EXTRACTED MATERIAL section start

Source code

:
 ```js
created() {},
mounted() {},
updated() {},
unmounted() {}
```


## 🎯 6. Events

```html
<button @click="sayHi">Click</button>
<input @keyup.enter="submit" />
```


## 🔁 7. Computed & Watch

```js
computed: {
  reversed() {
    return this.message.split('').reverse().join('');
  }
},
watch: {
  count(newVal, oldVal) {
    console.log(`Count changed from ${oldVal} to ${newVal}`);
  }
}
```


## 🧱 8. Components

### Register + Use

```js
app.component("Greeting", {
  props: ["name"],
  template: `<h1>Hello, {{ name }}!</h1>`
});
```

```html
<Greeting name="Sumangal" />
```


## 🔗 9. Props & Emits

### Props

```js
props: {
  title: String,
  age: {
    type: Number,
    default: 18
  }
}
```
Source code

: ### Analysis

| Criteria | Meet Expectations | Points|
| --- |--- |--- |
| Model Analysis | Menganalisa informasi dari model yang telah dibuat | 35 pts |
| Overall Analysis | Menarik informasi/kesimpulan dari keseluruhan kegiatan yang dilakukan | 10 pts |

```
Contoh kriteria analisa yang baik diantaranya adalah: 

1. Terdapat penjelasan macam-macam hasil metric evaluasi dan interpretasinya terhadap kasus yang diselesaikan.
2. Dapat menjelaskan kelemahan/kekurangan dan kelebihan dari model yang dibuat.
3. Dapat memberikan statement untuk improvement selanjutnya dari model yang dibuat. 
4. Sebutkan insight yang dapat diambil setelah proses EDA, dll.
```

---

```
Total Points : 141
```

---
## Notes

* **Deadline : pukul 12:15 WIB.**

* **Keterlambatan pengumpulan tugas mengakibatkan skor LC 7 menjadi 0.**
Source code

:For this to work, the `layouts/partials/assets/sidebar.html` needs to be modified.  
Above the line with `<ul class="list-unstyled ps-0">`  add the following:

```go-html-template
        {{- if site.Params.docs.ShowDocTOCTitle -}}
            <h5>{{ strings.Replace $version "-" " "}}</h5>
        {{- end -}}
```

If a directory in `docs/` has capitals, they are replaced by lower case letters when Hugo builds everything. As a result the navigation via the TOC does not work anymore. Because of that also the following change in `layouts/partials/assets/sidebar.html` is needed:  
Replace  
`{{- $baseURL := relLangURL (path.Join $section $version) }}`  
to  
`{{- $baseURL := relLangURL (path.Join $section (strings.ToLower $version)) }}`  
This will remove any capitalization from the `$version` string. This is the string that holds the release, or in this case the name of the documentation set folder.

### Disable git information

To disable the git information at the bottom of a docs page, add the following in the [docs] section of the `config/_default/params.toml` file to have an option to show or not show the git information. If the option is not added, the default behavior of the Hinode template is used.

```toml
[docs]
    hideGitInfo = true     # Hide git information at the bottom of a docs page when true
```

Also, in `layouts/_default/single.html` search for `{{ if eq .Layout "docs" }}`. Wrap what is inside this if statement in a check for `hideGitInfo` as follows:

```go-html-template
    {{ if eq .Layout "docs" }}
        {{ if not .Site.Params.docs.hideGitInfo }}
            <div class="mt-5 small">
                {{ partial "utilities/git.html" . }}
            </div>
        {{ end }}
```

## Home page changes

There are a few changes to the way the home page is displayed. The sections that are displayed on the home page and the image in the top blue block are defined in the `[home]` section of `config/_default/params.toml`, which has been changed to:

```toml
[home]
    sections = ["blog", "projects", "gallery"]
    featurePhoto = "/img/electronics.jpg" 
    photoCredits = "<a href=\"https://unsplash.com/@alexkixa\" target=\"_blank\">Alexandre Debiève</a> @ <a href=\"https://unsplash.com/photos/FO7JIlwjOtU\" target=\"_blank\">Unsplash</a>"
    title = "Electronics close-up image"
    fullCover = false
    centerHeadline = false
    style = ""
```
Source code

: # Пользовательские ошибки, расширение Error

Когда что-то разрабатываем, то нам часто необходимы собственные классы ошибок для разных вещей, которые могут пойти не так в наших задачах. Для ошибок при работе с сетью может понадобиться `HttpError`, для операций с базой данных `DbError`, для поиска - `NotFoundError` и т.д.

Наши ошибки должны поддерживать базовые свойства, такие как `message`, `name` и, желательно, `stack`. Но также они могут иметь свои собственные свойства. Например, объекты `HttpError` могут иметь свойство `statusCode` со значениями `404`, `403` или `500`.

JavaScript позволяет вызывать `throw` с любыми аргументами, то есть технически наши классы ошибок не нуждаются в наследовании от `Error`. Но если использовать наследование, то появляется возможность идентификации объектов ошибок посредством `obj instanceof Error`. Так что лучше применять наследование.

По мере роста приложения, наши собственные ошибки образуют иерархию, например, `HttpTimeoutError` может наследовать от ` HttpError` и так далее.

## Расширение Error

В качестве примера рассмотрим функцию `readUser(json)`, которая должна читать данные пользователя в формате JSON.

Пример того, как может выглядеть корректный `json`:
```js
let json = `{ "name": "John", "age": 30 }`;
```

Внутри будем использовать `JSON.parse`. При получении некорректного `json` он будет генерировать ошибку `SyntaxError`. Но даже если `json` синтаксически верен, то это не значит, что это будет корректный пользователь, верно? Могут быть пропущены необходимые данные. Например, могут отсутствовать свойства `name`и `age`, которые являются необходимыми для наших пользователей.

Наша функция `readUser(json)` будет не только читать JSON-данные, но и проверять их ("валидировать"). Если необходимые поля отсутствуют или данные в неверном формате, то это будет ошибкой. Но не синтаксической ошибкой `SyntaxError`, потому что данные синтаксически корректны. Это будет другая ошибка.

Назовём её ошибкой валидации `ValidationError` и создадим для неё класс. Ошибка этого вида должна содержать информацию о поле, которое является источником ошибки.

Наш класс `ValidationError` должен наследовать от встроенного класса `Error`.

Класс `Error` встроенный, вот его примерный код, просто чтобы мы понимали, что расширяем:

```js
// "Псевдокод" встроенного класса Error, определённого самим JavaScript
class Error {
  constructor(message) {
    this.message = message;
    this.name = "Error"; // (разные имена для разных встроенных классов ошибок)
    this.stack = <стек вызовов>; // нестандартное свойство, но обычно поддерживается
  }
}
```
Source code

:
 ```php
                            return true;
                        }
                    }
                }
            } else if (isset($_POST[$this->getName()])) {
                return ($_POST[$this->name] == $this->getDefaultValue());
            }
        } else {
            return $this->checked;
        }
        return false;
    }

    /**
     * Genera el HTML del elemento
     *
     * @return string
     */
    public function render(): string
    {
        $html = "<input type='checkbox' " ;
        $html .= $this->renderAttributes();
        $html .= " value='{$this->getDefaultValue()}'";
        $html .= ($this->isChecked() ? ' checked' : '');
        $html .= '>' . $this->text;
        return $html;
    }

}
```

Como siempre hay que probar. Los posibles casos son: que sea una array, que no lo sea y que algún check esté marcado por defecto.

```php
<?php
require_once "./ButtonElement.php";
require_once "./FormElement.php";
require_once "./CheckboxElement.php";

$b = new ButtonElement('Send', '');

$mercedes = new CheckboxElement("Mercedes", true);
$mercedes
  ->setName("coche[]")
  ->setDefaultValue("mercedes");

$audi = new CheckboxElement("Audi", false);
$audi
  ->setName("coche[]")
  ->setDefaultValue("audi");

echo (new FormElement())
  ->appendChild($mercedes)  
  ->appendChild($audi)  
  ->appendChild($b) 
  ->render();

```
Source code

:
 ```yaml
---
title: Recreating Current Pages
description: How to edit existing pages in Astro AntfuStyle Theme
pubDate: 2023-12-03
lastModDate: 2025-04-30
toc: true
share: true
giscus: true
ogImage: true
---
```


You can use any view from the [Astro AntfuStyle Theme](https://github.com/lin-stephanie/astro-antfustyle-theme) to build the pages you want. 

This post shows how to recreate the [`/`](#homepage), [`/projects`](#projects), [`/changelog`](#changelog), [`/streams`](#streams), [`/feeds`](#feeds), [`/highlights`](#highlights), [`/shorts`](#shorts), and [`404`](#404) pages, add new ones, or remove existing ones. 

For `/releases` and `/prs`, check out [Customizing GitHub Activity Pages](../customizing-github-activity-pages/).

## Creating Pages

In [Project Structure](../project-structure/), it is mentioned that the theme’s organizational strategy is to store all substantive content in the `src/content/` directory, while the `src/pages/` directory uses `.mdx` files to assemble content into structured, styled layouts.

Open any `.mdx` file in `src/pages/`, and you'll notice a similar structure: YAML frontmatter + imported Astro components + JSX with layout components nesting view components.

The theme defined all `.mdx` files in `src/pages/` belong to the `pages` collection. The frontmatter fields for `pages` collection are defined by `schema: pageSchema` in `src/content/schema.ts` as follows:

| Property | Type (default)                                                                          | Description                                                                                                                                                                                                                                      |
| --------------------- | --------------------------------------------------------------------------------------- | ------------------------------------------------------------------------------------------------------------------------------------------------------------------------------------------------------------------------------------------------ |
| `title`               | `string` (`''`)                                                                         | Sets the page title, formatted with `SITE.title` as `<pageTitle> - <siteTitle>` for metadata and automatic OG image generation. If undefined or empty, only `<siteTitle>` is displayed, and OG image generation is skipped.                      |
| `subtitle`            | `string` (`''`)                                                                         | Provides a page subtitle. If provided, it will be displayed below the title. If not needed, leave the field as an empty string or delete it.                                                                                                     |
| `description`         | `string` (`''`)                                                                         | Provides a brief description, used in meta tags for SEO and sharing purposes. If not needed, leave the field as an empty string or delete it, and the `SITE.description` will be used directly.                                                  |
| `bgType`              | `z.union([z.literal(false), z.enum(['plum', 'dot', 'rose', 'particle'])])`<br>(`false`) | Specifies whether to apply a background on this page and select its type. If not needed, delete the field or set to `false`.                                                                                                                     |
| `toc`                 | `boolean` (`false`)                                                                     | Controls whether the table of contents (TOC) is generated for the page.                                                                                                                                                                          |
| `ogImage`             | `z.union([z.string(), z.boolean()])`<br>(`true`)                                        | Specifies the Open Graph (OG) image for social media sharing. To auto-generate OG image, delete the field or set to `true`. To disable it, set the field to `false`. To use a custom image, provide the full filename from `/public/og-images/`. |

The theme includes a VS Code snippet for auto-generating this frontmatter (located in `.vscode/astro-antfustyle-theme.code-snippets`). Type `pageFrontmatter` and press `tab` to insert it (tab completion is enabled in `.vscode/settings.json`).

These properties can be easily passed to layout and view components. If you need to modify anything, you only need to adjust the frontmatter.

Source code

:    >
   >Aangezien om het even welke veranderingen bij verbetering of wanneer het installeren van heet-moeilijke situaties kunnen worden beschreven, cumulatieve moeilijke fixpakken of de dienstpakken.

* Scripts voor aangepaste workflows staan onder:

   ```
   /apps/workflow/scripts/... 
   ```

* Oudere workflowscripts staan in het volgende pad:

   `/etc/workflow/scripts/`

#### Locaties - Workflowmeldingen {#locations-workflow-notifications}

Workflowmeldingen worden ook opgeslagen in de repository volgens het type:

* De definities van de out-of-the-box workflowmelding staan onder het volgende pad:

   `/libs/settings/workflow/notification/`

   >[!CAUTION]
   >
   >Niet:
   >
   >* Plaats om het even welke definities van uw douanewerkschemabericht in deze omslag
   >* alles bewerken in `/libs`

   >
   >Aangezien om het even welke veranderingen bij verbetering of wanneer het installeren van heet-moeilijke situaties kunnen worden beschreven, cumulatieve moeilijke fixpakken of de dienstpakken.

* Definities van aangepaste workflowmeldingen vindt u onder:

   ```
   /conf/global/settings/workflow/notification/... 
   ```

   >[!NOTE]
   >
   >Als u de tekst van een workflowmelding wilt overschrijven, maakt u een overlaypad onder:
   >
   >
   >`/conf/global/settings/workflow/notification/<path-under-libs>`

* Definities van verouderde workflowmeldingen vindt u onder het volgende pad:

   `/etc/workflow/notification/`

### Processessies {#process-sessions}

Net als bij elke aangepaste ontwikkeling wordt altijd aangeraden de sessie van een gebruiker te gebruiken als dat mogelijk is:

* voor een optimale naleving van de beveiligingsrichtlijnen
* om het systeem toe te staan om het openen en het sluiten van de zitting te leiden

EXTRACTED MATERIAL section end

**REQUIREMENT:**
From the first line of the records above to the line that contains "dibuat | 35 pts |", quote each line exactly.

**FINISHED EXERCISE:**
Source code

:
 ```js
created() {},
mounted() {},
updated() {},
unmounted() {}
```


## 🎯 6. Events

```html
<button @click="sayHi">Click</button>
<input @keyup.enter="submit" />
```


## 🔁 7. Computed & Watch

```js
computed: {
  reversed() {
    return this.message.split('').reverse().join('');
  }
},
watch: {
  count(newVal, oldVal) {
    console.log(`Count changed from ${oldVal} to ${newVal}`);
  }
}
```


## 🧱 8. Components

### Register + Use

```js
app.component("Greeting", {
  props: ["name"],
  template: `<h1>Hello, {{ name }}!</h1>`
});
```

```html
<Greeting name="Sumangal" />
```


## 🔗 9. Props & Emits

### Props

```js
props: {
  title: String,
  age: {
    type: Number,
    default: 18
  }
}
```
Source code

: ### Analysis

| Criteria | Meet Expectations | Points|
| --- |--- |--- |
| Model Analysis | Menganalisa informasi dari model yang telah dibuat | 35 pts |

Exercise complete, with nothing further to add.